What this task involves. Restate the data below word for word, and let no image into your version.

>>>>

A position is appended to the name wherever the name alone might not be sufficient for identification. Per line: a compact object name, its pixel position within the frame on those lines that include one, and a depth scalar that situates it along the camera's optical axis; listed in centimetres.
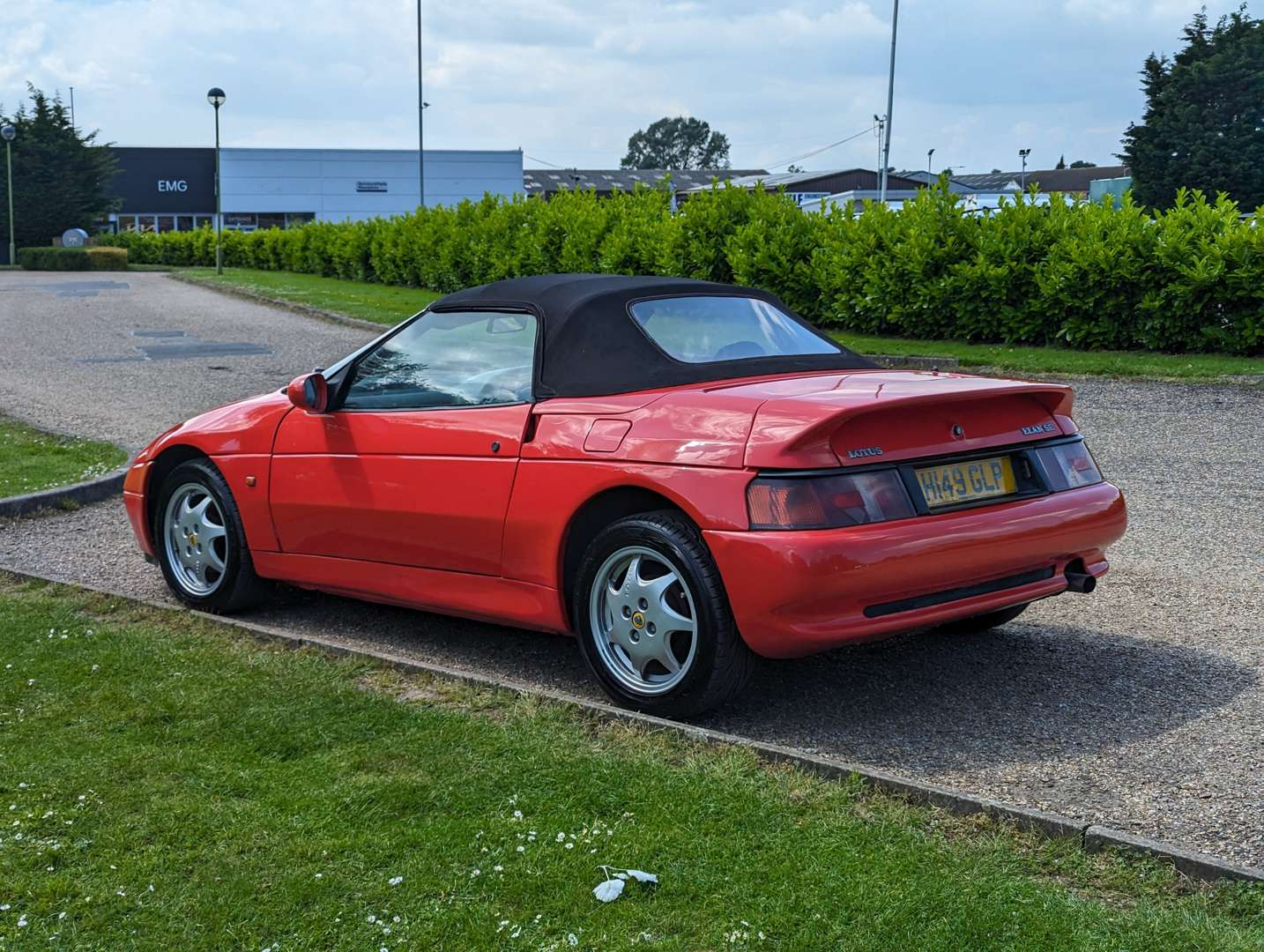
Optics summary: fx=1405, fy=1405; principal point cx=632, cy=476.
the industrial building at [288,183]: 7988
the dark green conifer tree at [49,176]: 5881
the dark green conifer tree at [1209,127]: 5447
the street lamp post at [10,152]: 5141
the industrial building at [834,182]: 8100
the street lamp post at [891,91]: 4667
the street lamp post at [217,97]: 4144
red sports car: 437
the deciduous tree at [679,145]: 16450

<<<<

Written response.
A position is appended to the name wherever the name alone might not be sufficient for identification. Per line: a compact object name, its pixel position within the frame on those lines that include one, and a depth scalar that situates it along the camera's optical axis; listed in centimetres.
Optics summary: fx=1405, fy=1405; principal point cx=632, cy=476.
the industrial building at [288,183]: 7988
the dark green conifer tree at [49,176]: 5881
the dark green conifer tree at [1209,127]: 5447
the street lamp post at [10,152]: 5141
the industrial building at [834,182]: 8100
the street lamp post at [891,91]: 4667
the street lamp post at [217,97]: 4144
red sports car: 437
the deciduous tree at [679,145]: 16450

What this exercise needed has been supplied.